Repeat the data in full. No line may differ from the original.

Available records:
☆ ☆ ☆ ☆

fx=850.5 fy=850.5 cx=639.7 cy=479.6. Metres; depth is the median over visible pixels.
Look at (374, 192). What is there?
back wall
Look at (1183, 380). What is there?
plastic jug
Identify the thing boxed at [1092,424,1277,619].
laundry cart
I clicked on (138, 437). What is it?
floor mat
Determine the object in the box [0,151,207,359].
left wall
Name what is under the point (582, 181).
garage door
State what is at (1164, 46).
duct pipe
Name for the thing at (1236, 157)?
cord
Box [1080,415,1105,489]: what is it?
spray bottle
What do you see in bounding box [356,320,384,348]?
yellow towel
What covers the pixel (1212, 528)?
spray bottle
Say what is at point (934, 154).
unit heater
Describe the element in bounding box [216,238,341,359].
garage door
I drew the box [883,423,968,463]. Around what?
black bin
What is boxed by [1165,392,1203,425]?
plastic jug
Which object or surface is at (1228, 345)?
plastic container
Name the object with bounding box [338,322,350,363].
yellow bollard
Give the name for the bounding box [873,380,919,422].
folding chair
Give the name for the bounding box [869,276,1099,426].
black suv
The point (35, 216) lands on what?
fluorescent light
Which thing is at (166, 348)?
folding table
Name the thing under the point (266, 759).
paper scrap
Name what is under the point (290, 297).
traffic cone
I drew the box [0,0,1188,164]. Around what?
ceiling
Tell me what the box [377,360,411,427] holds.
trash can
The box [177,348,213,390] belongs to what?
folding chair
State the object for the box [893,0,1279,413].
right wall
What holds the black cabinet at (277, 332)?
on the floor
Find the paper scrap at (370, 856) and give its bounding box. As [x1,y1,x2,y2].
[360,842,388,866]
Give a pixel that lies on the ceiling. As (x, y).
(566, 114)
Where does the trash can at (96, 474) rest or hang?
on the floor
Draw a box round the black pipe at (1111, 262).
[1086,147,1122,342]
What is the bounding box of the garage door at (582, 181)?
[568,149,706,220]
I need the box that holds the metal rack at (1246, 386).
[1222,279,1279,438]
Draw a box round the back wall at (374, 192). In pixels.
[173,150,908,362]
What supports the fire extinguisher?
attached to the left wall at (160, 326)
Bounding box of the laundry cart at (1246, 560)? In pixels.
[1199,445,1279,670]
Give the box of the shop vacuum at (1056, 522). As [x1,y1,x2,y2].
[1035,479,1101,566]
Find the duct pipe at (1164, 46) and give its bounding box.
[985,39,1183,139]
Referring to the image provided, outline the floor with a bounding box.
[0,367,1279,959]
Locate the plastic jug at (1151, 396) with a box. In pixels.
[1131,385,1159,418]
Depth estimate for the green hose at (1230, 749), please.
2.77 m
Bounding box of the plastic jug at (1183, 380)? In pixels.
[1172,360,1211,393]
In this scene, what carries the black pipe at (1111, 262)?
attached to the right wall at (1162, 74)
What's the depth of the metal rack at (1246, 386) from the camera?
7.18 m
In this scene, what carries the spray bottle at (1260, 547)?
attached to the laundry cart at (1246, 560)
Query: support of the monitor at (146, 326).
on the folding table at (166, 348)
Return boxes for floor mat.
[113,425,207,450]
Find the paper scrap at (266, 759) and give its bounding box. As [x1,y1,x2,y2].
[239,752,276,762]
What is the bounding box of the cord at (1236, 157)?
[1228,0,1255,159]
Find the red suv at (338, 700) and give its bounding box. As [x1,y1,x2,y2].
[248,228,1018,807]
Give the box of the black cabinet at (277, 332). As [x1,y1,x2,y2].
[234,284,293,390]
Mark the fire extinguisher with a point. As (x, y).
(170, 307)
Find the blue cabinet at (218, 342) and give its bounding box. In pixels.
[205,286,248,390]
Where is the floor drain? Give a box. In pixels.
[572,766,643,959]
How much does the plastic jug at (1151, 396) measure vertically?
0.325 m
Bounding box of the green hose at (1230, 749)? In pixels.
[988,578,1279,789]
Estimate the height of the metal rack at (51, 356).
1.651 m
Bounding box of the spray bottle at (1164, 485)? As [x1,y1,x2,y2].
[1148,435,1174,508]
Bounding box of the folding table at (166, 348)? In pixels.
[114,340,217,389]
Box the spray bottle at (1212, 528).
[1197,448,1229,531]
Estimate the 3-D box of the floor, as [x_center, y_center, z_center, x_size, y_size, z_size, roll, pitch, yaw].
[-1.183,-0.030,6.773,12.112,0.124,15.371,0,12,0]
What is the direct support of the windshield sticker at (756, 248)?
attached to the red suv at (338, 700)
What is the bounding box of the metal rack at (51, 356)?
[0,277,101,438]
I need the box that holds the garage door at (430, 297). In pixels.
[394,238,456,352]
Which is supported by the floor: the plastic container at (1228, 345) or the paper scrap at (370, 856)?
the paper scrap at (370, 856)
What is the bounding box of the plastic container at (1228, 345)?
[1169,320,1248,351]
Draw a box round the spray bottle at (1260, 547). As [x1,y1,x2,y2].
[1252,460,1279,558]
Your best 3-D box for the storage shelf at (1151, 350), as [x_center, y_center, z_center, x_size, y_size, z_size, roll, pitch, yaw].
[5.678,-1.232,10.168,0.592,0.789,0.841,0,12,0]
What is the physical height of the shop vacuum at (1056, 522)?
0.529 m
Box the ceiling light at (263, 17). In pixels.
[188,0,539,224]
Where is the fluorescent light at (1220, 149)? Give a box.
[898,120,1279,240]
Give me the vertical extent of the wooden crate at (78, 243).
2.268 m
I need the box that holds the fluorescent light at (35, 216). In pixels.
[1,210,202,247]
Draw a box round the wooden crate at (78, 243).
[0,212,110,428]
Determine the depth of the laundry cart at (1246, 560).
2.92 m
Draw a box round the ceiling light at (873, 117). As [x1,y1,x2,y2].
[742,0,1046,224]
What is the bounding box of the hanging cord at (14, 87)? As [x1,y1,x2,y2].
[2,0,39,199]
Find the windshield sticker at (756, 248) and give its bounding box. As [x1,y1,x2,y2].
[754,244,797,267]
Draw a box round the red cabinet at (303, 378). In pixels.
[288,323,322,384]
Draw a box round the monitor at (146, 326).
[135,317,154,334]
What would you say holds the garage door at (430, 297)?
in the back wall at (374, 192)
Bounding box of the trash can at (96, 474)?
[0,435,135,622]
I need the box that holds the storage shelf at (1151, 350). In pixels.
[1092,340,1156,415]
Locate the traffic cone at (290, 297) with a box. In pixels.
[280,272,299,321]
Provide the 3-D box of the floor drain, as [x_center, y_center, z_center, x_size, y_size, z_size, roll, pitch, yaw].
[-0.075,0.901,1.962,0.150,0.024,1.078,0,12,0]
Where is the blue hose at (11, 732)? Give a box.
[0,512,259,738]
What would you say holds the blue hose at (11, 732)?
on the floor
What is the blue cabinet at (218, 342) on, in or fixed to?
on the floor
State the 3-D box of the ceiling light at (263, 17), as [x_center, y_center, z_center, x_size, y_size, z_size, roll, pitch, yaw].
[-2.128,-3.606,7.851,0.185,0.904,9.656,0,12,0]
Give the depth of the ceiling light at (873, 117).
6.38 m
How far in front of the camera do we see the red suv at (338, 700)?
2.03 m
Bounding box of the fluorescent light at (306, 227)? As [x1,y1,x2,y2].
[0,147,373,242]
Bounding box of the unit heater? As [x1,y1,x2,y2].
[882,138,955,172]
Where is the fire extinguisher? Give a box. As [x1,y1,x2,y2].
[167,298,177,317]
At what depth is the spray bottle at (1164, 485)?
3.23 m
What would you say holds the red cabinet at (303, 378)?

☆ ☆ ☆ ☆

Response below:
fx=850.5 fy=850.5 cx=639.7 cy=479.6. Metres; depth is the median over visible pixels.
Look at (374, 192). What is there?
back wall
Look at (1183, 380). What is there?
plastic jug
Identify the thing boxed at [1092,424,1277,619].
laundry cart
I clicked on (138, 437). What is it?
floor mat
Determine the object in the box [0,151,207,359].
left wall
Name what is under the point (582, 181).
garage door
State what is at (1164, 46).
duct pipe
Name for the thing at (1236, 157)?
cord
Box [1080,415,1105,489]: what is it?
spray bottle
What do you see in bounding box [356,320,384,348]?
yellow towel
What covers the pixel (1212, 528)?
spray bottle
Say what is at point (934, 154).
unit heater
Describe the element in bounding box [216,238,341,359].
garage door
I drew the box [883,423,968,463]. Around what?
black bin
What is boxed by [1165,392,1203,425]?
plastic jug
Which object or surface is at (1228, 345)?
plastic container
Name the object with bounding box [338,322,350,363].
yellow bollard
Give the name for the bounding box [873,380,919,422].
folding chair
Give the name for the bounding box [869,276,1099,426].
black suv
The point (35, 216) lands on what?
fluorescent light
Which thing is at (166, 348)?
folding table
Name the thing under the point (266, 759).
paper scrap
Name what is under the point (290, 297).
traffic cone
I drew the box [0,0,1188,164]. Around what?
ceiling
Tell me what the box [377,360,411,427] holds.
trash can
The box [177,348,213,390] belongs to what?
folding chair
State the object for the box [893,0,1279,413].
right wall
What holds the black cabinet at (277, 332)?
on the floor
Find the paper scrap at (370, 856) and give its bounding box. As [x1,y1,x2,y2].
[360,842,388,866]
Give a pixel that lies on the ceiling. As (x, y).
(566, 114)
Where does the trash can at (96, 474) rest or hang?
on the floor
Draw a box round the black pipe at (1111, 262).
[1086,147,1122,342]
What is the bounding box of the garage door at (582, 181)?
[568,149,706,220]
I need the box that holds the metal rack at (1246, 386).
[1222,279,1279,438]
Draw a box round the back wall at (374, 192). In pixels.
[173,150,908,362]
What supports the fire extinguisher?
attached to the left wall at (160, 326)
Bounding box of the laundry cart at (1246, 560)? In pixels.
[1199,445,1279,670]
Give the box of the shop vacuum at (1056, 522). As [x1,y1,x2,y2].
[1035,479,1101,566]
Find the duct pipe at (1164, 46) and give its bounding box.
[985,39,1183,139]
Referring to the image provided, outline the floor with a bounding box.
[0,367,1279,959]
Locate the plastic jug at (1151, 396) with a box. In pixels.
[1131,385,1159,418]
Depth estimate for the green hose at (1230, 749), please.
2.77 m
Bounding box of the plastic jug at (1183, 380)? In pixels.
[1172,360,1211,393]
In this scene, what carries the black pipe at (1111, 262)?
attached to the right wall at (1162, 74)
What's the depth of the metal rack at (1246, 386) from the camera?
7.18 m
In this scene, what carries the spray bottle at (1260, 547)?
attached to the laundry cart at (1246, 560)
Query: support of the monitor at (146, 326).
on the folding table at (166, 348)
Return boxes for floor mat.
[113,425,207,450]
Find the paper scrap at (266, 759) and give its bounding box. As [x1,y1,x2,y2].
[239,752,276,762]
What is the bounding box of the cord at (1236, 157)?
[1228,0,1255,159]
Find the red suv at (338, 700) and give its bounding box. As [x1,y1,x2,y2].
[248,228,1018,807]
Give the box of the black cabinet at (277, 332). As [x1,y1,x2,y2].
[234,284,293,390]
Mark the fire extinguisher with a point. As (x, y).
(170, 307)
Find the blue cabinet at (218, 342) and give its bounding box. In pixels.
[205,286,248,390]
Where is the floor drain? Give a box. In pixels.
[572,766,643,959]
How much does the plastic jug at (1151, 396) measure vertically?
0.325 m
Bounding box of the green hose at (1230, 749)? In pixels.
[988,578,1279,789]
Estimate the height of the metal rack at (51, 356).
1.651 m
Bounding box of the spray bottle at (1164, 485)? As [x1,y1,x2,y2].
[1148,435,1174,508]
Bounding box of the folding table at (166, 348)? In pixels.
[114,340,217,389]
Box the spray bottle at (1212, 528).
[1197,448,1229,531]
Estimate the 3-D box of the floor, as [x_center, y_center, z_center, x_size, y_size, z_size, roll, pitch, yaw].
[-1.183,-0.030,6.773,12.112,0.124,15.371,0,12,0]
What is the direct support of the windshield sticker at (756, 248)?
attached to the red suv at (338, 700)
What is the bounding box of the metal rack at (51, 356)?
[0,277,101,438]
I need the box that holds the garage door at (430, 297). In pixels.
[394,238,456,352]
Which is supported by the floor: the plastic container at (1228, 345) or the paper scrap at (370, 856)?
the paper scrap at (370, 856)
What is the bounding box of the plastic container at (1228, 345)?
[1169,320,1248,351]
Draw a box round the spray bottle at (1260, 547). As [x1,y1,x2,y2].
[1252,460,1279,558]
Your best 3-D box for the storage shelf at (1151, 350), as [x_center, y_center, z_center, x_size, y_size, z_size, roll, pitch, yaw].
[5.678,-1.232,10.168,0.592,0.789,0.841,0,12,0]
What is the physical height of the shop vacuum at (1056, 522)?
0.529 m
Box the ceiling light at (263, 17). In pixels.
[188,0,539,224]
Where is the fluorescent light at (1220, 149)? Give a box.
[898,120,1279,240]
Give me the vertical extent of the wooden crate at (78, 243).
2.268 m
I need the box that holds the fluorescent light at (35, 216). In pixels.
[1,210,202,247]
Draw a box round the wooden crate at (78, 243).
[0,212,110,428]
Determine the depth of the laundry cart at (1246, 560).
2.92 m
Draw a box round the ceiling light at (873, 117). As [x1,y1,x2,y2].
[742,0,1046,224]
What is the bounding box of the hanging cord at (14, 87)? As [x1,y1,x2,y2].
[2,0,39,199]
Find the windshield sticker at (756, 248) and give its bounding box. As [x1,y1,x2,y2].
[754,244,797,267]
Draw a box round the red cabinet at (303, 378). In pixels.
[288,323,322,384]
Draw a box round the monitor at (146, 326).
[135,317,154,334]
What would you say holds the garage door at (430, 297)?
in the back wall at (374, 192)
Bounding box of the trash can at (96, 474)?
[0,435,135,622]
I need the box that holds the storage shelf at (1151, 350). In pixels.
[1092,340,1156,415]
Locate the traffic cone at (290, 297) with a box. In pixels.
[280,272,299,321]
Provide the 3-D box of the floor drain, as [x_center, y_center, z_center, x_size, y_size, z_size, roll, pitch, yaw].
[-0.075,0.901,1.962,0.150,0.024,1.078,0,12,0]
Where is the blue hose at (11, 732)? Give a box.
[0,512,259,738]
What would you say holds the blue hose at (11, 732)?
on the floor
What is the blue cabinet at (218, 342) on, in or fixed to?
on the floor
State the 3-D box of the ceiling light at (263, 17), as [x_center, y_center, z_center, x_size, y_size, z_size, roll, pitch, yaw].
[-2.128,-3.606,7.851,0.185,0.904,9.656,0,12,0]
Give the depth of the ceiling light at (873, 117).
6.38 m
How far in front of the camera do we see the red suv at (338, 700)?
2.03 m
Bounding box of the fluorescent light at (306, 227)? As [x1,y1,x2,y2].
[0,147,373,242]
Bounding box of the unit heater? As [x1,y1,x2,y2].
[882,138,955,172]
Where is the fire extinguisher? Give a box. As [x1,y1,x2,y2].
[167,298,177,317]
At what depth is the spray bottle at (1164, 485)?
3.23 m
What would you say holds the red cabinet at (303, 378)?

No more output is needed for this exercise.